Alerts go to stderr (or -log file) and optionally macOS notifications.

[CRITICAL] READ ~/.secrets.d/.env - canary file read: /.env
[CRITICAL] READ ~/.secrets.d/id_rsa - canary file read: /id_rsa
[INFO]     READDIR ~/.secrets.d/ - directory enumeration
[CRITICAL] WRITE ~/.secrets.d/foo - write attempt on canary: /foo

Severity levels:

  • CRITICAL — a file was read or a write was attempted
  • WARNING — lower-value file accessed (e.g., backup.sql.gz)
  • INFO — directory listing

Duplicate alerts for the same path+operation are suppressed for 30 seconds.

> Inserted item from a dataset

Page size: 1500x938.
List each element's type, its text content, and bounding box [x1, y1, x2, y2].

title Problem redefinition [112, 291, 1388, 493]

When an alert fires, lsof runs in the background to try to identify the accessing process (best-effort — the process may have already closed the file).

Customizing

Adding canary files

Edit DefaultTree() in tree.go. Adding a file is one line:

File(".docker/config.json", t, SevCritical, `{"auths":{"registry.example.com":{"auth":"Y2FuYXJ5"}}}`),

Rebuild with go build.

Adding alert outputs

Edit alert.go. The Alert method receives every alert after deduplication. Add a webhook call, write to syslog, send to a SIEM — whatever you need.

Changing noise filters

macOS system processes probe mounted filesystems (.DS_Store, Spotlight, etc.). The isNoise() function in server.go filters these out. Edit it if you're getting false positives.

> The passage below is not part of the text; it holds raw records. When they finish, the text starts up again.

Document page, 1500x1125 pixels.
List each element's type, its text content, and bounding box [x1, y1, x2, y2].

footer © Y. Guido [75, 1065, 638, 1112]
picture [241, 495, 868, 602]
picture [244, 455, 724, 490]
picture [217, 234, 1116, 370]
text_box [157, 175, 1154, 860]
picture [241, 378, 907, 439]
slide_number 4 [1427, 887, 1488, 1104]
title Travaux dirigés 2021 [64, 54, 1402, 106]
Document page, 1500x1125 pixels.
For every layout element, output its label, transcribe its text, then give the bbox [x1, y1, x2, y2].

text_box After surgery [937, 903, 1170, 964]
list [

Running as a launchd service

For NFS mode, a launchd plist keeps the canary running across reboots:

<?xml version="1.0" encoding="UTF-8"?>
<!DOCTYPE plist PUBLIC "-//Apple//DTD PLIST 1.0//EN" "http://www.apple.com/DTDs/PropertyList-1.0.dtd">
<plist version="1.0">
<dict>
    <key>Label</key>
    <string>com.local.canary</string>
    <key>ProgramArguments</key>
    <array>
        <string>/usr/local/bin/canary</string>
        <string>-mode</string>
        <string>nfs</string>
        <string>-log</string>
        <string>/var/log/canary.log</string>
        <string>/Users/you/.secrets.d</string>
    </array>
    <key>RunAtLoad</key>
    <true/>
    <key>KeepAlive</key>
    <true/>
</dict>
</plist>
sudo cp com.local.canary.plist /Library/LaunchDaemons/
sudo launchctl load /Library/LaunchDaemons/com.local.canary.plist

Implementation

~1400 lines of Go. Zero third-party dependencies — only the standard library. Compiles to a single 8MB binary.

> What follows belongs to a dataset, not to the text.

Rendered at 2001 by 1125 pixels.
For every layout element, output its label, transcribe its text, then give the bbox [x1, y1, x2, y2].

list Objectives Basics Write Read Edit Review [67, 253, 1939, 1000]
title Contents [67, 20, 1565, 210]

  • main.go — CLI, mount/unmount lifecycle, signal handling
  • server.go — WebDAV protocol handler (PROPFIND, GET, LOCK, etc.)
  • tree.go — virtual file tree and default canary files
  • alert.go — deduplication, logging, macOS notifications, process identification
  • rpc.go — Sun RPC and XDR encoding for the NFS mode
  • nfs.go — NFSv3 and MOUNT protocol handler

The WebDAV mode uses net/http. The NFS mode implements the NFSv3 wire protocol directly (Sun RPC framing, XDR serialization, MOUNT and NFS program handlers) — no libfuse, no macFUSE, no FUSE-T, no kernel extensions.

About

Tiny filesystem honeypot for macOS. Mounts fake secret files (.env, id_rsa, credentials.json) via WebDAV (no root) or NFS (root) — any access triggers an alert. Zero dependencies, pure Go stdlib.